> ABOUT THIS EXERCISE:
Each line below from the line with "right knee: (325, 1034)" to the line with "left wrist: (176, 336)" must be copied exactly, including those two, and no picture may appear in the copy.

##### RECORDS SUPPLIED #####

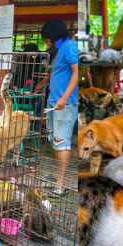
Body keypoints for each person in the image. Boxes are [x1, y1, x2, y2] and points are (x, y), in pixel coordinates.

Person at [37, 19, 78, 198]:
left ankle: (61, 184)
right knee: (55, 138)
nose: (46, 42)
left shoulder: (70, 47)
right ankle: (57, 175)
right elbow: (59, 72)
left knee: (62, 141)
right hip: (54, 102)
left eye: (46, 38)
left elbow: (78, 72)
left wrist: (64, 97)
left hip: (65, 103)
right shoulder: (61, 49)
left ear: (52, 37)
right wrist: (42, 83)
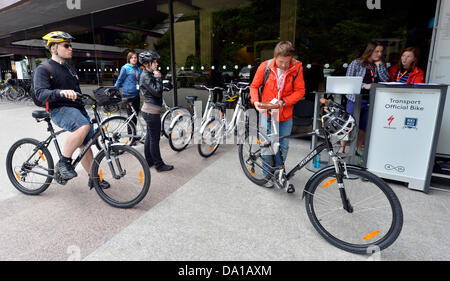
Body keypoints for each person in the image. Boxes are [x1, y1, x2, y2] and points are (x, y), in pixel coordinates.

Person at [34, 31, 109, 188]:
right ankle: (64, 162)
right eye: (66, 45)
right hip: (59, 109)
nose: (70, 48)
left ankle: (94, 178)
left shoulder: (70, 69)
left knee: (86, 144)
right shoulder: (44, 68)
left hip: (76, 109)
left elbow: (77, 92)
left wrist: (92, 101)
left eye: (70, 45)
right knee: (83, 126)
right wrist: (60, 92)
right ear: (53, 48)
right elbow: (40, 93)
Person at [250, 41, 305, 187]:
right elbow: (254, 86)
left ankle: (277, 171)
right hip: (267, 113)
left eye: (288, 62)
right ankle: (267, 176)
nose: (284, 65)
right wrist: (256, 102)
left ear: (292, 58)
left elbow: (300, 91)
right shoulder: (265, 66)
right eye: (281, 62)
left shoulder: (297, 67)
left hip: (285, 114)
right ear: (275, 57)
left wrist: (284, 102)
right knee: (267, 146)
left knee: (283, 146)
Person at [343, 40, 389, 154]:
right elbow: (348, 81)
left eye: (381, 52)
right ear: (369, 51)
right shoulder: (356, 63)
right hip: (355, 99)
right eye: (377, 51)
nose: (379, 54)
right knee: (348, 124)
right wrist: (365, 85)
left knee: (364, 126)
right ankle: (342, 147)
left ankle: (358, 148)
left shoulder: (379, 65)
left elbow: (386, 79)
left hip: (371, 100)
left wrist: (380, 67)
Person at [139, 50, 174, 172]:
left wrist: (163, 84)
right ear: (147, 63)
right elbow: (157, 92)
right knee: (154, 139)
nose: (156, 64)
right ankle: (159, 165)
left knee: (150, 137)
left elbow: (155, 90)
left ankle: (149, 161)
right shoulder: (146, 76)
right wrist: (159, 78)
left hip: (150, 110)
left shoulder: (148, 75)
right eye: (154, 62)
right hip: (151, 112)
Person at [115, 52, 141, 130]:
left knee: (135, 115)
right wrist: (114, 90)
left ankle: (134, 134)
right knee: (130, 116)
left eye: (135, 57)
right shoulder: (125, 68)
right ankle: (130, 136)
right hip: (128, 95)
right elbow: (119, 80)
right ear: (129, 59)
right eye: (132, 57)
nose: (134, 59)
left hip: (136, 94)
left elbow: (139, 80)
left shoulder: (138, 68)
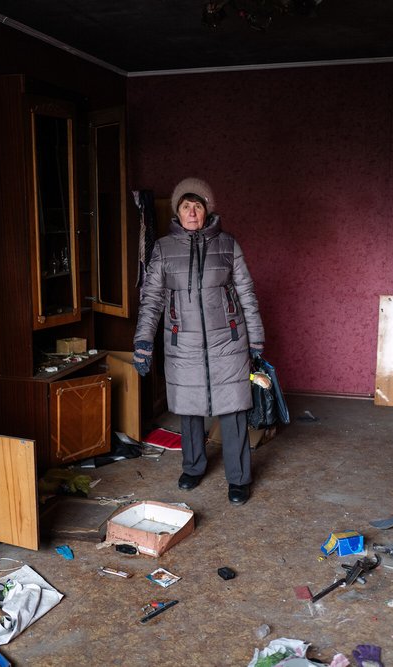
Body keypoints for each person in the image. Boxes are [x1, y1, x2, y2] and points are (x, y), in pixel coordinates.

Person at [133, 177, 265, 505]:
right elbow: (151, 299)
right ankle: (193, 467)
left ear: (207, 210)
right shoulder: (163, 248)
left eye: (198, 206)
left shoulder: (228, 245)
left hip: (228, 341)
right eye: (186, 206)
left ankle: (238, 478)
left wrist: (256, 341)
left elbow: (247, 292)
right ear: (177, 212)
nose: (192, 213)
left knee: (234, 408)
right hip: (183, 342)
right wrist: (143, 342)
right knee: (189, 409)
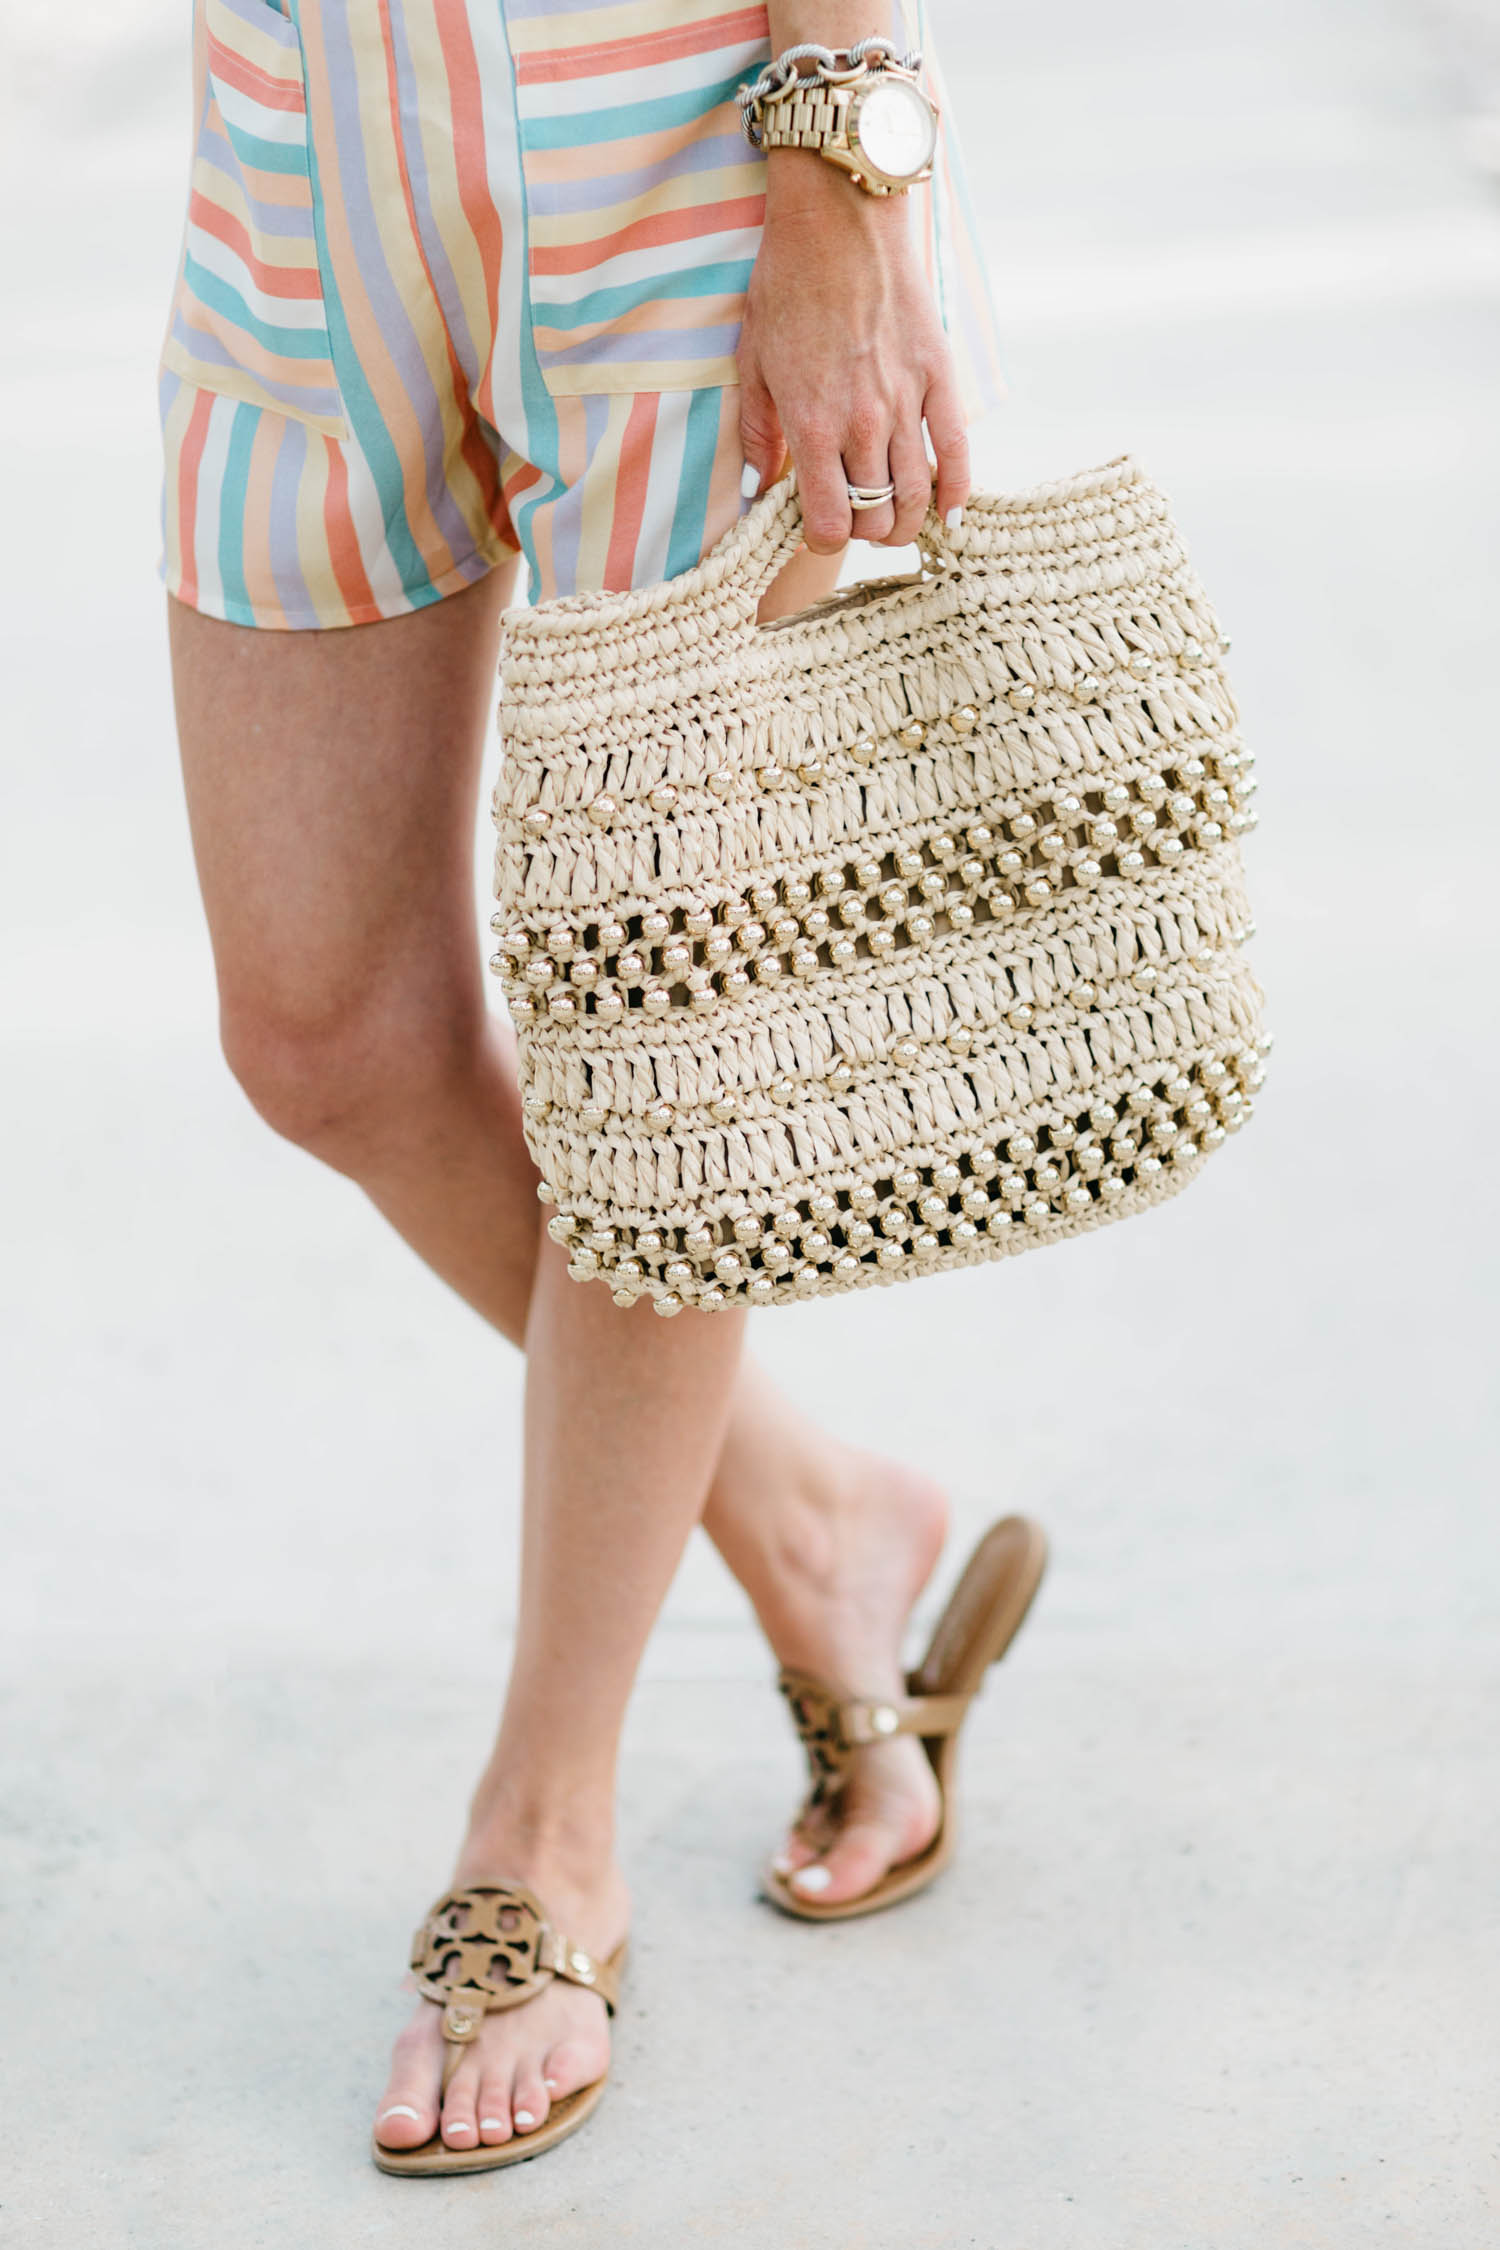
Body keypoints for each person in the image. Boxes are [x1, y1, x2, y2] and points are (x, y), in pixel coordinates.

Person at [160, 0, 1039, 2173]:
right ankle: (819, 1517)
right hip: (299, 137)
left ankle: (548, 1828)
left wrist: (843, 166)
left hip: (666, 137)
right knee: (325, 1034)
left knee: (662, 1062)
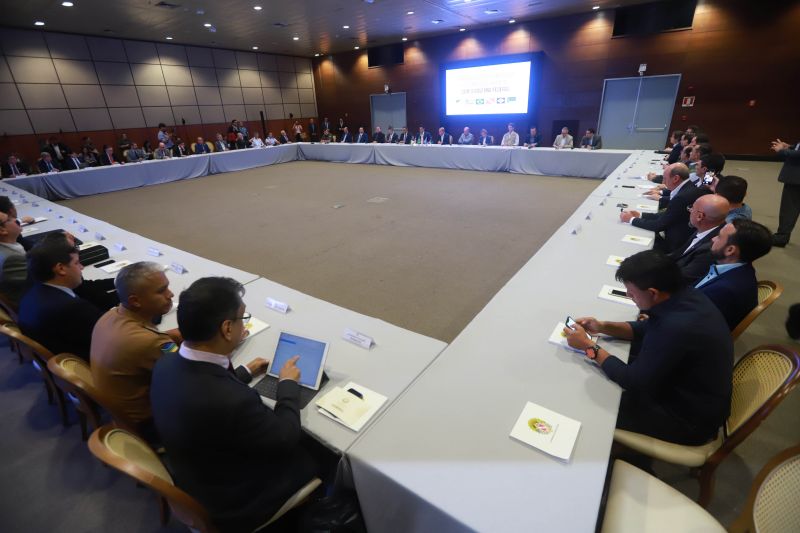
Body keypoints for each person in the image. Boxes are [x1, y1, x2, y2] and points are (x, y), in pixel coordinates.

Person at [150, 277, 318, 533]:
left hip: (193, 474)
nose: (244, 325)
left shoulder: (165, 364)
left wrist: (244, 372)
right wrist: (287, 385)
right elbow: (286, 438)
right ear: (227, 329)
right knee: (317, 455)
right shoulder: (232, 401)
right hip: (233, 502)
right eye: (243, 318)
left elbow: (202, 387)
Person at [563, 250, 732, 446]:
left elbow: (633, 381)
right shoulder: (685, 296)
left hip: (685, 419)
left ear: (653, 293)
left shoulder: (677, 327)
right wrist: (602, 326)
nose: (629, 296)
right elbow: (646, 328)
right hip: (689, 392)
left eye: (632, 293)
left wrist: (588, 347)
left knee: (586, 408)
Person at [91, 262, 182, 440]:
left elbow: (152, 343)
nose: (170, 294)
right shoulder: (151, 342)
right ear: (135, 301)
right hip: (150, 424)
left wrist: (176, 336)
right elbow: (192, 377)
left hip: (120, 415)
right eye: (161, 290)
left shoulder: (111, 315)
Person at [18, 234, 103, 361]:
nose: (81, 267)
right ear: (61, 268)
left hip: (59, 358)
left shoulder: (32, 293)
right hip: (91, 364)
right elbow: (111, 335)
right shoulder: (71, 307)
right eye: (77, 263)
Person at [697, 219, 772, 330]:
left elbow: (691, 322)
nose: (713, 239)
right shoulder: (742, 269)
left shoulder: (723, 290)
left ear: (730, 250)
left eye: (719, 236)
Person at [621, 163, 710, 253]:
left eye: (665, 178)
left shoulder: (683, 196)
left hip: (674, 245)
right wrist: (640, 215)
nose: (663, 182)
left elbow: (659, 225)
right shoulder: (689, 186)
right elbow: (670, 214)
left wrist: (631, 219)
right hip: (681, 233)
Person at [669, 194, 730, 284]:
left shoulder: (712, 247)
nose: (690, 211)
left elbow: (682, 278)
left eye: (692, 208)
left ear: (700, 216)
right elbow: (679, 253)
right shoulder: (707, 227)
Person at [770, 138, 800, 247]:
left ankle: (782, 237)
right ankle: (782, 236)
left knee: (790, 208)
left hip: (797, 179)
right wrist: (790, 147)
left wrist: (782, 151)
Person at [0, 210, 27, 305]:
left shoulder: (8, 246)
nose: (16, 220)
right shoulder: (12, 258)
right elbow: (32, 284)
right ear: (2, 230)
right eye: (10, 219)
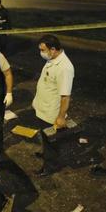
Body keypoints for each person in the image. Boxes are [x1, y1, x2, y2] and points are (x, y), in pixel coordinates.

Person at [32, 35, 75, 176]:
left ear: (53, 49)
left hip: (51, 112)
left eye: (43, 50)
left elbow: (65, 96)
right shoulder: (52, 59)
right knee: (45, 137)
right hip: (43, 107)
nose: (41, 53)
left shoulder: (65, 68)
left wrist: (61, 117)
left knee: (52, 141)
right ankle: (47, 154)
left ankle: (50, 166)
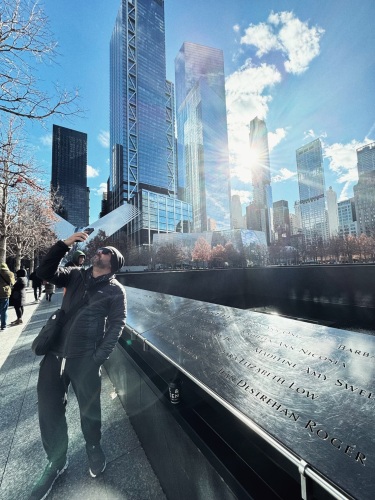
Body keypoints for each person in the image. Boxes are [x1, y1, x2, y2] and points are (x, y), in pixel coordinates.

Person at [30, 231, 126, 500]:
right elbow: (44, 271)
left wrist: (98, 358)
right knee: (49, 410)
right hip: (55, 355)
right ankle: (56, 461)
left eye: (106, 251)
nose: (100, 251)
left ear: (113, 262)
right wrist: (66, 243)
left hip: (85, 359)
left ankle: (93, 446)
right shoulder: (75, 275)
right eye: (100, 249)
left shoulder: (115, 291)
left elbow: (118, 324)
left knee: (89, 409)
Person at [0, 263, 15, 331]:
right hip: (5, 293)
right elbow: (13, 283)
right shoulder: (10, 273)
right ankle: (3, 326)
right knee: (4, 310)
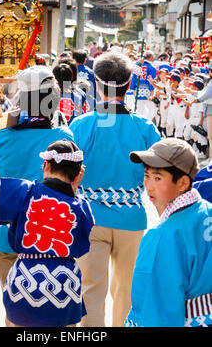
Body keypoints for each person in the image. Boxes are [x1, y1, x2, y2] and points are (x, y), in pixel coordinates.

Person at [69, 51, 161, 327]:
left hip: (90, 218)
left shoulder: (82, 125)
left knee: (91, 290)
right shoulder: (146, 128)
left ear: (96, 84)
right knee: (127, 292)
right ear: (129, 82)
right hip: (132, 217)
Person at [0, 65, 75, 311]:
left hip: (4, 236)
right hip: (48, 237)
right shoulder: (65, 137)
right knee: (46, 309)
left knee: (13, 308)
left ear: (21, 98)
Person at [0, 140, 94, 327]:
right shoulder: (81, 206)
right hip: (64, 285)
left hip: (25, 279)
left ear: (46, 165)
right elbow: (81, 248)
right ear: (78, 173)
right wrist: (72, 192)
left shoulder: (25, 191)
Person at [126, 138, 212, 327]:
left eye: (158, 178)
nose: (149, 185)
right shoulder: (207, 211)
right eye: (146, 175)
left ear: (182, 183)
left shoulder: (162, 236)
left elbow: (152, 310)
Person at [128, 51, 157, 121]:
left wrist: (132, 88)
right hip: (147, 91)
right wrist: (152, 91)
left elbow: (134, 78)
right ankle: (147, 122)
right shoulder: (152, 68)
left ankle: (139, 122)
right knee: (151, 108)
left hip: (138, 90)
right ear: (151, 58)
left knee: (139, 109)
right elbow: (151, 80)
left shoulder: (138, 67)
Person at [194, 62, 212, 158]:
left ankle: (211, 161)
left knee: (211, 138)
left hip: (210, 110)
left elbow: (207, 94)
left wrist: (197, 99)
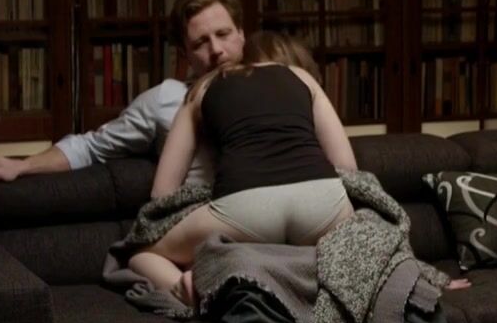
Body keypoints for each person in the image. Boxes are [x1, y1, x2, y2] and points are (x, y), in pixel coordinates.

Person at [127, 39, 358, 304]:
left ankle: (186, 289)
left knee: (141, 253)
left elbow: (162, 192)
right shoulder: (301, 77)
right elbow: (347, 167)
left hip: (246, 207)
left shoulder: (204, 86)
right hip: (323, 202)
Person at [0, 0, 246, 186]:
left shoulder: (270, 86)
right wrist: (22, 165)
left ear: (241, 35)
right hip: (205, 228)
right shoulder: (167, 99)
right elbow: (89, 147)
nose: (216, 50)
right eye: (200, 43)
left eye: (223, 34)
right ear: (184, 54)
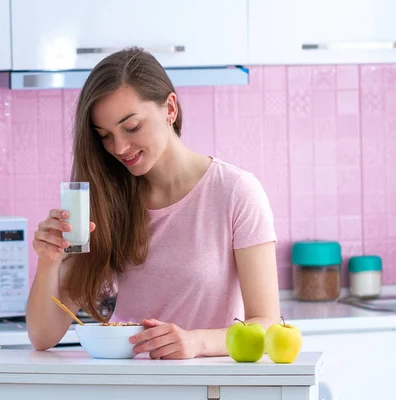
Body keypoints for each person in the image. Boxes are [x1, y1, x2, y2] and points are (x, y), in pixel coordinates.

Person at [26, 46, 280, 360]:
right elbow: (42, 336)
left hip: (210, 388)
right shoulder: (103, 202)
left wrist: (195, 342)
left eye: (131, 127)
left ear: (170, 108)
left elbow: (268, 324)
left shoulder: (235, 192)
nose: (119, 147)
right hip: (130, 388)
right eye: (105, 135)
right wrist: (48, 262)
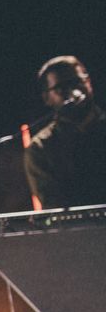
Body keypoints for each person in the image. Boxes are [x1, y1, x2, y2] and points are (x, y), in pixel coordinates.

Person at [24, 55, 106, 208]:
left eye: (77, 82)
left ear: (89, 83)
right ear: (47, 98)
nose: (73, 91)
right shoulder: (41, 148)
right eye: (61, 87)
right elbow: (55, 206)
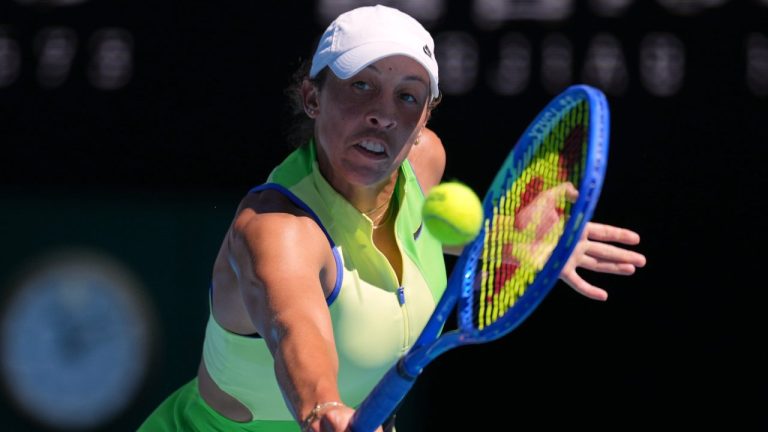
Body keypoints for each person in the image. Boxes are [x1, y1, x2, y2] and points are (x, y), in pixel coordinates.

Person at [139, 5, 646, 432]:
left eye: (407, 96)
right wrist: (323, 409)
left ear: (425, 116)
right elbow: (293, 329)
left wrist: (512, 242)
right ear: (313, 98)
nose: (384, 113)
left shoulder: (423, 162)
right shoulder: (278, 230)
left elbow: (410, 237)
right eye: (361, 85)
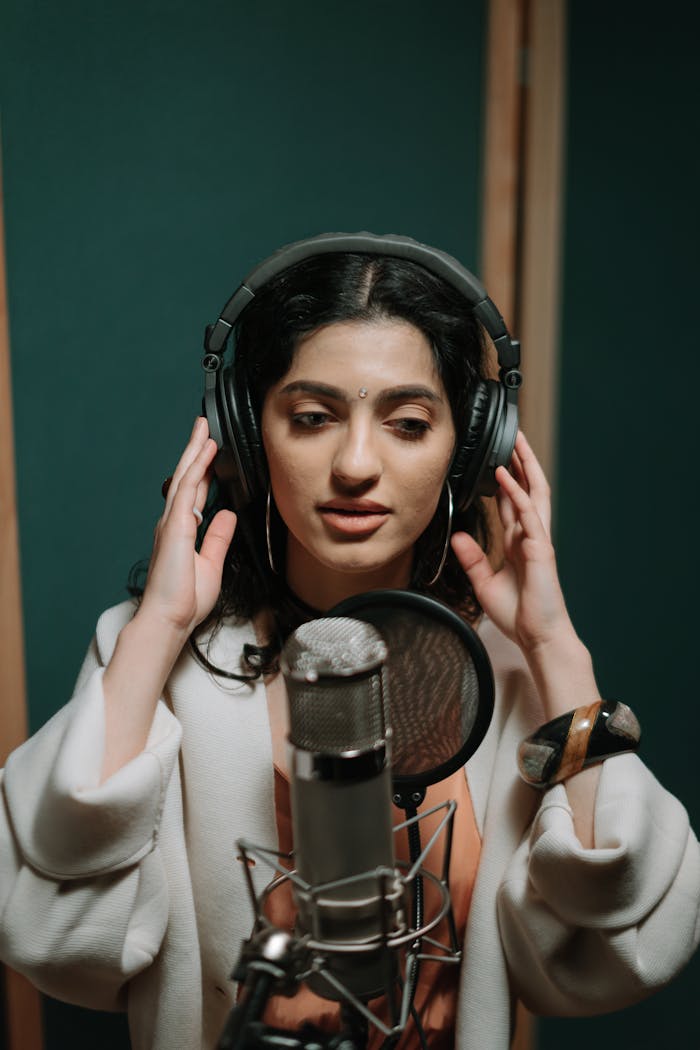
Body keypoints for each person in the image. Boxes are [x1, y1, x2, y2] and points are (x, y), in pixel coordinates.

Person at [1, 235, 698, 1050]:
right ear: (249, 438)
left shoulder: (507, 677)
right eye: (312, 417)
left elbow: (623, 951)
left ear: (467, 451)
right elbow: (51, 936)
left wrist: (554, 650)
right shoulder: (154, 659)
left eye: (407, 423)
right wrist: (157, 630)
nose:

#####

> EXERCISE RESULT:
right knee: (325, 1034)
left knee: (662, 1062)
Body keypoints for each person in the image. Boxes are [x1, y1, x2, y2] and points are (x, y), in pixel coordinates.

Person at [150, 277, 318, 533]:
left hip: (193, 474)
nose: (244, 325)
left shoulder: (165, 364)
left wrist: (244, 372)
right wrist: (287, 385)
right elbow: (286, 438)
right ear: (227, 329)
right knee: (317, 455)
right shoulder: (232, 401)
right hip: (233, 502)
right eye: (243, 318)
left elbow: (202, 387)
Person at [563, 250, 732, 446]:
left elbow: (633, 381)
right shoulder: (685, 296)
left hip: (685, 419)
left ear: (653, 293)
left shoulder: (677, 327)
right wrist: (602, 326)
nose: (629, 296)
right elbow: (646, 328)
right hip: (689, 392)
left eye: (632, 293)
left wrist: (588, 347)
left knee: (586, 408)
Person at [91, 262, 182, 440]:
left elbow: (152, 343)
nose: (170, 294)
right shoulder: (151, 342)
right ear: (135, 301)
right hip: (150, 424)
left wrist: (176, 336)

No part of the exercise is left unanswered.